There is no question that people working in COVID-19 wards, intensive care units, emergency rooms and other hospital settings should get the shots at the earliest, said Archer, but it’s crucial dental professionals be considered a priority in the medical field too.
That includes the whole dental team, from hygienists to assistants to technicians and receptionists.
“The virus is carried in the mouth. It’s carried in the nose. Who else is working so closely with patients day-in and day-out other than oral-care professionals?” she said.
“Everybody else’s patients are in masks. Ours aren’t.”
Dr. Natalie Archer and her colleague tend to a patient in Toronto on Jan. 21, 2021.
Earlier this month, the Ontario Dental Association called on the provincial government to give dental professionals “early access” to the COVID-19 vaccine, emphasizing how the sheer nature of the work puts dentists and hygienists at direct risk of contracting the coronavirus.
The request wasn’t a suggestion to bump anyone else out of line, said Archer. It’s to ensure timely and appropriate access to a health-care industry that, put simply, can’t keep their distance.
“I can’t describe the stress and the due diligence we put into going into work every day,” she said. “We are front-line workers. We were the ones who donated the PPE (personal protective equipment). We get it.”

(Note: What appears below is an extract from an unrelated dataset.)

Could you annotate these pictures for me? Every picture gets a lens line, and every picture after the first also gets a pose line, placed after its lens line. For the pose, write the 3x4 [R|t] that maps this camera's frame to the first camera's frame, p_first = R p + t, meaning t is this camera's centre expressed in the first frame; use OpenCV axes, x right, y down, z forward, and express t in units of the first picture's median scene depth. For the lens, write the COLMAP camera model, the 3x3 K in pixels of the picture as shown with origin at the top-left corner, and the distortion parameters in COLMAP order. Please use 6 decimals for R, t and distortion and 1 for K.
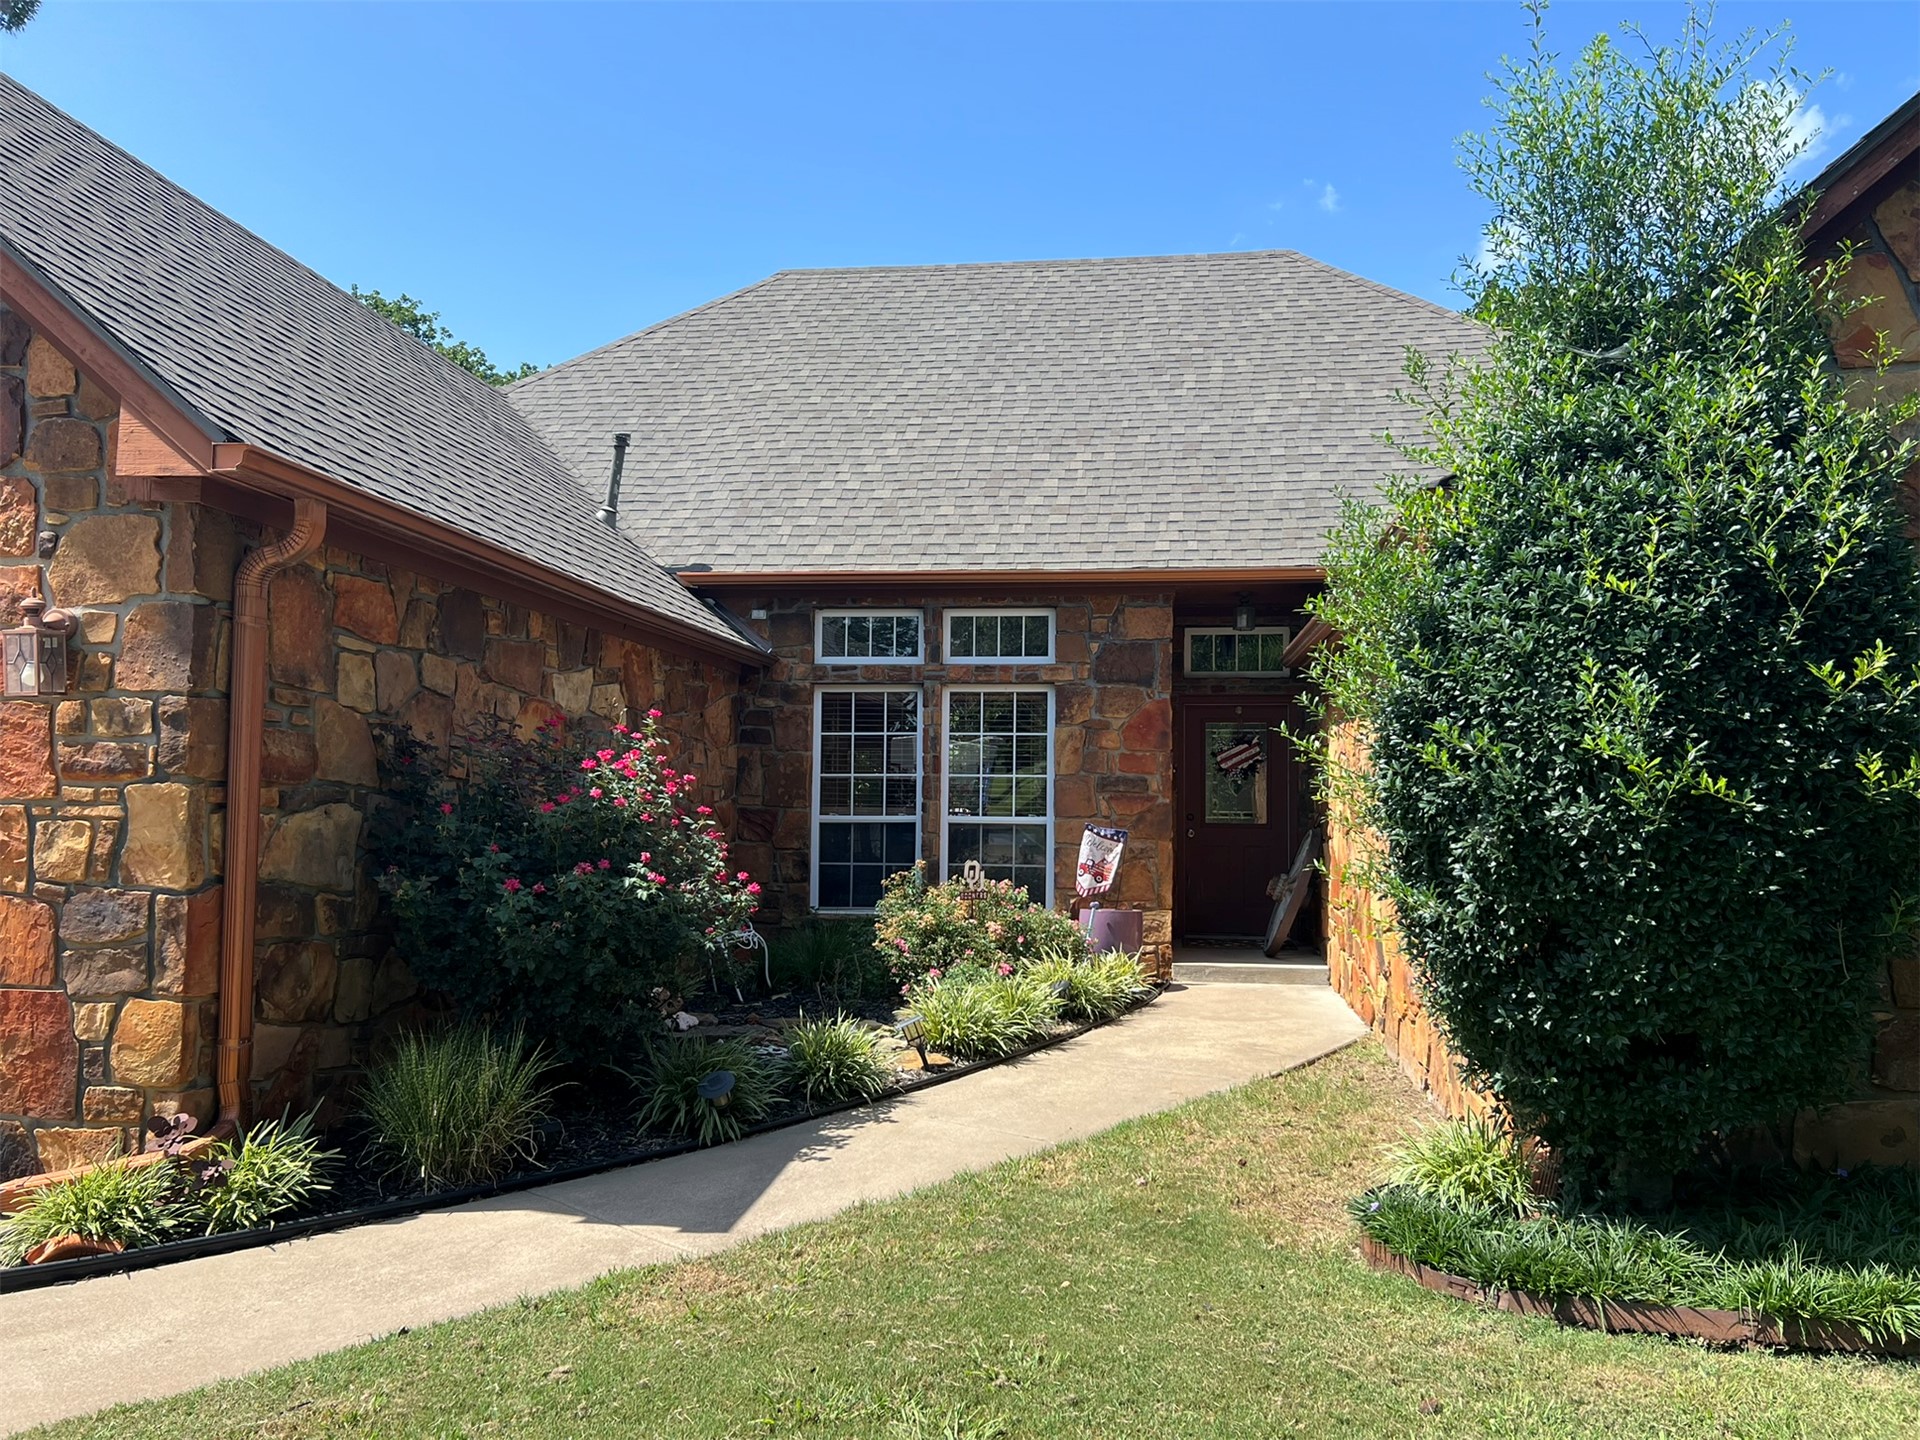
lens RADIAL K [[1482.6, 0, 977.8], [0, 1482.6, 731.6], [0, 0, 1]] dist [0.047154, -0.045972]
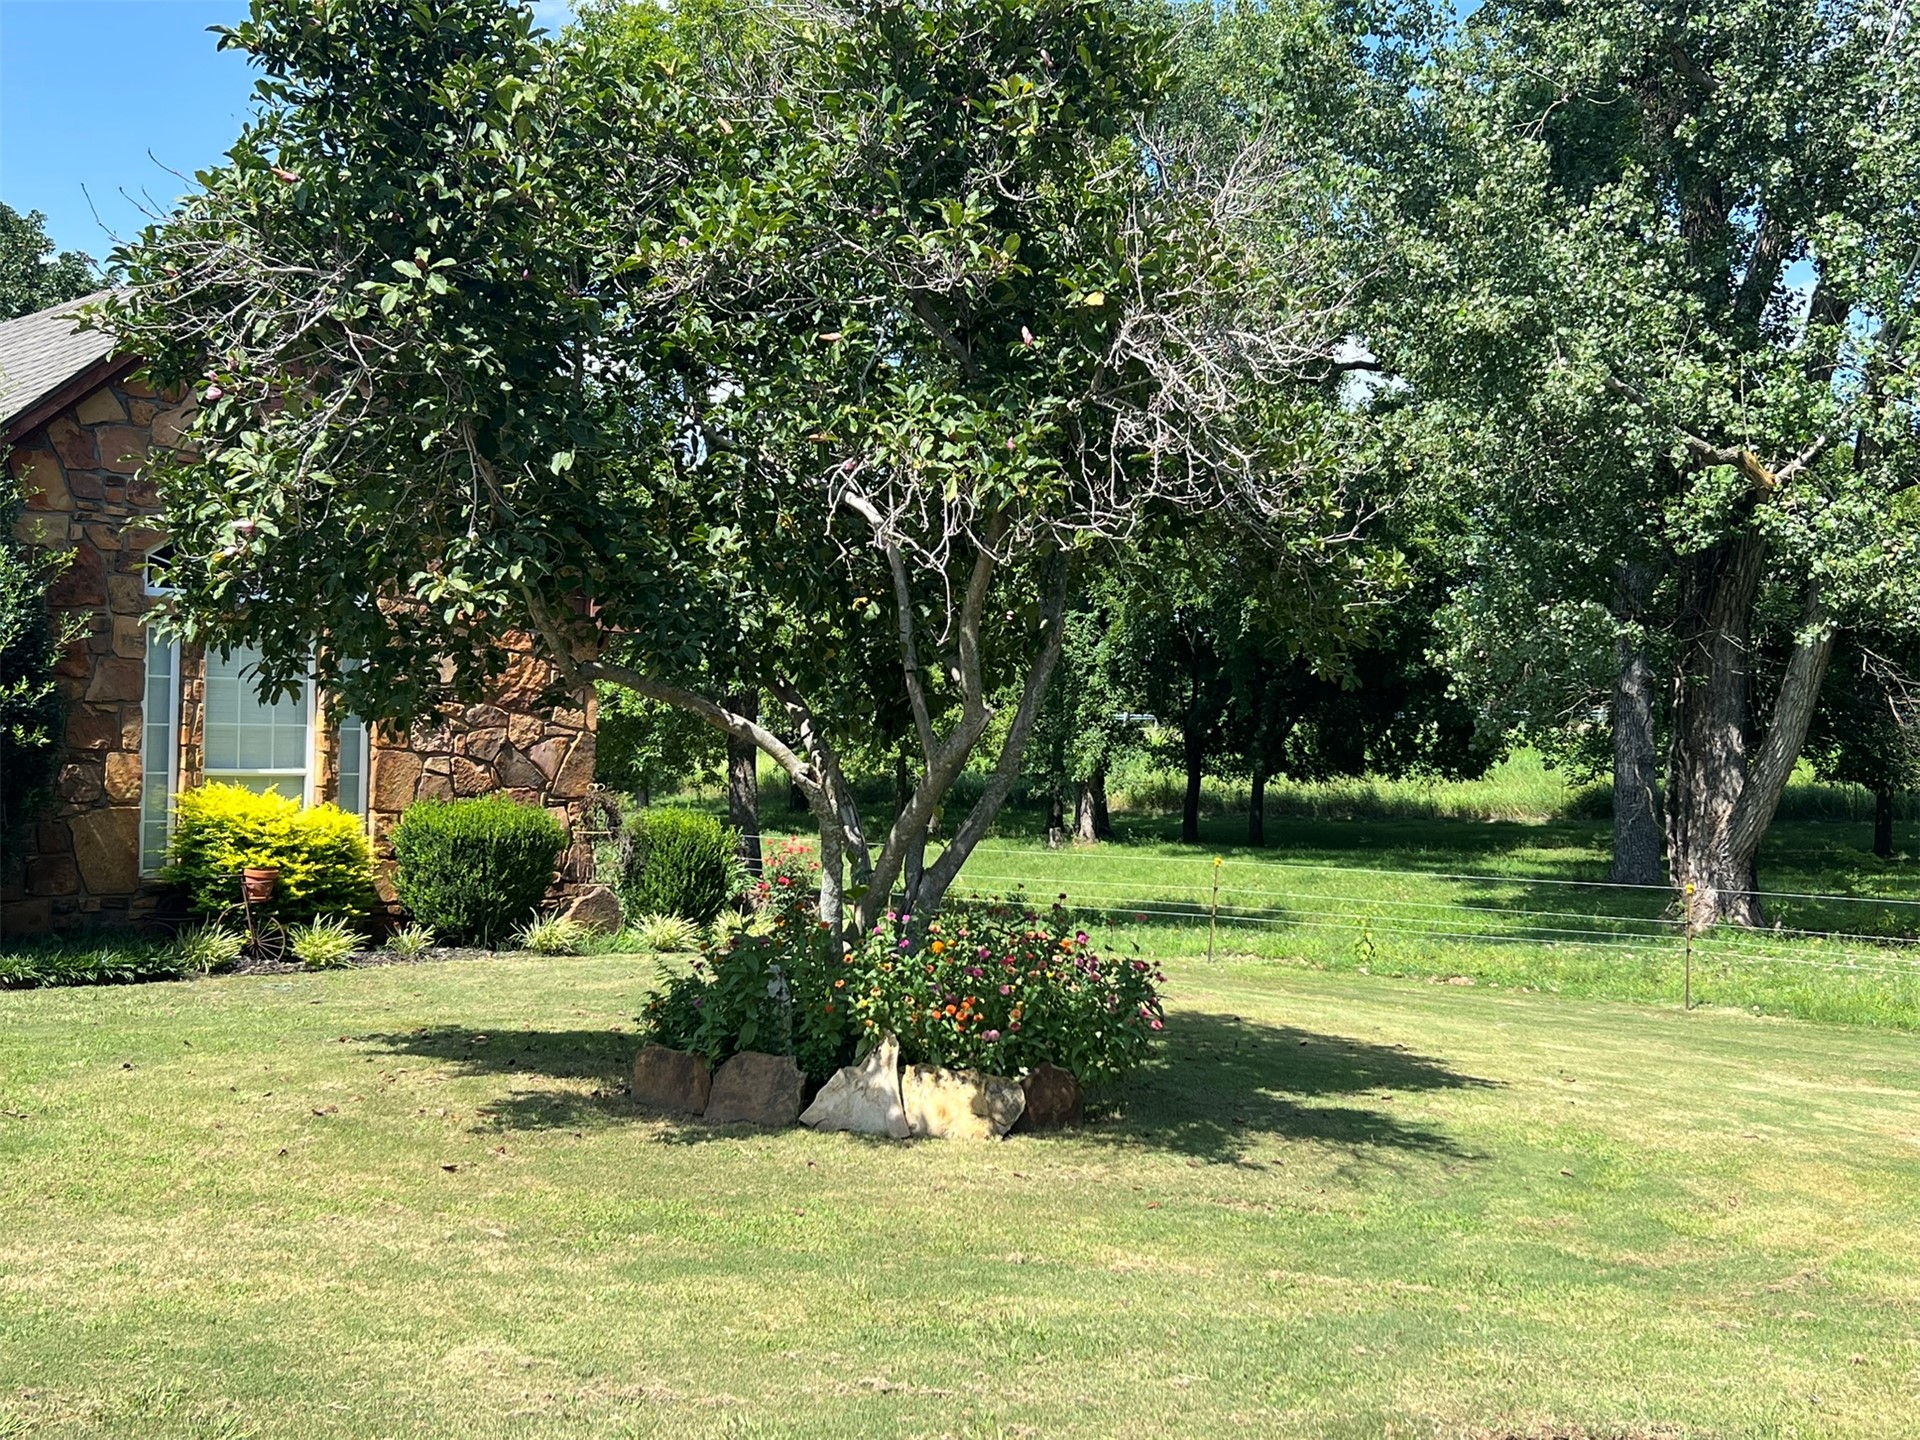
lens RADIAL K [[2081.2, 0, 950.3], [0, 2081.2, 741.6], [0, 0, 1]] dist [0.042003, 0.000000]
pose [[0.619474, 0.009207, 0.784963, -0.896425], [-0.053417, 0.998108, 0.030449, -0.117778], [-0.783197, -0.060792, 0.618794, -1.815125]]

It is up to each individual province to decide the prioritization of populations for vaccines. The federal recommendations, developed by the National Advisory Committee on Immunization (NACI) to help guide provinces, identify “key populations” but do not rank them.
Ontario recently identified dentists as part of its first-phase rollout, telling Global News in an email that “all those working for a health care organization,” including a dental office, are considered “part of health care worker prioritization.”

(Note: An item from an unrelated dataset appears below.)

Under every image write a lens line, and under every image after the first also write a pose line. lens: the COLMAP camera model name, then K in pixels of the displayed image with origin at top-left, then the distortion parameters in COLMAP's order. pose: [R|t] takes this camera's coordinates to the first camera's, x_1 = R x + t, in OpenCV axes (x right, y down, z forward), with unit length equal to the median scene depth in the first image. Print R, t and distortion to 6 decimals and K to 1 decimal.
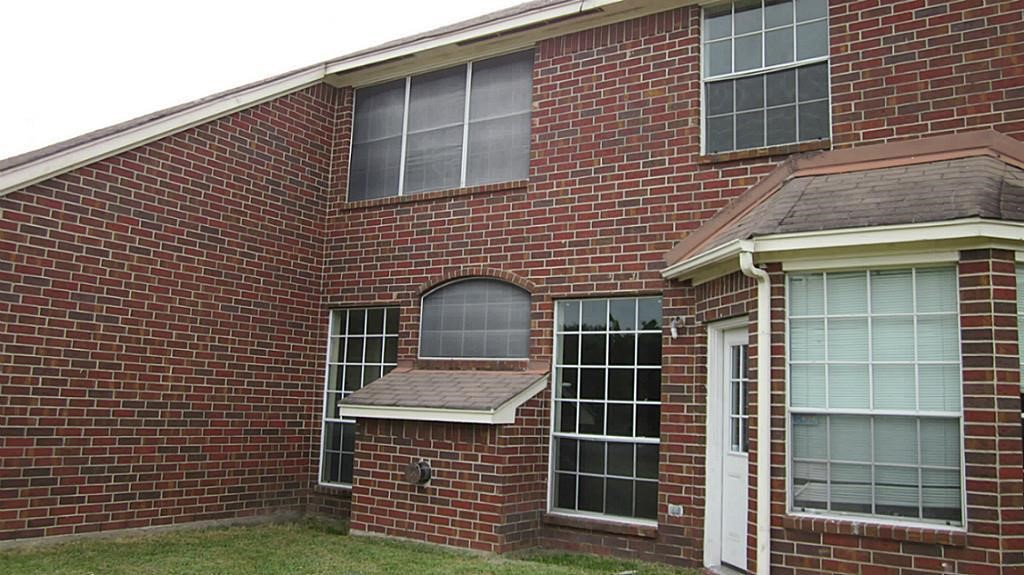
lens RADIAL K [[863.8, 0, 504.8], [0, 863.8, 290.1], [0, 0, 1]] dist [-0.024446, 0.013886]
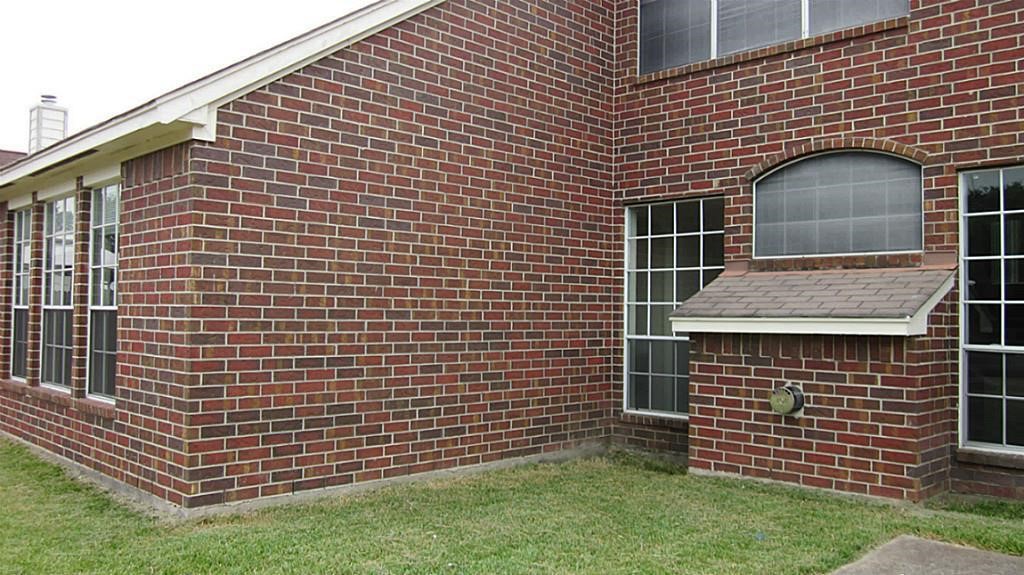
lens RADIAL K [[863.8, 0, 517.3], [0, 863.8, 284.2], [0, 0, 1]] dist [-0.024446, 0.013886]
pose [[0.983199, -0.038978, -0.178328, -0.190255], [0.055231, 0.994667, 0.087102, 0.022386], [0.173982, -0.095488, 0.980108, 0.182548]]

“But we’re not there yet,” said Dr. Caroline Fulop, a dentist working within the Ottawa Hospital.
As it stands, dentists who work within the framework of vaccine distribution to hospitals could be called, but community-based dentists and their staff are still on hold.
“The question we all have right now is, when will dentists actually be up for vaccination? When will we hear? How will we hear? How is it going to go? I think everyone, including our organizations, are waiting for clarity on that. That’s where the anxiety is coming from at this point.”
It’s not clear in other provinces’ vaccination plans either.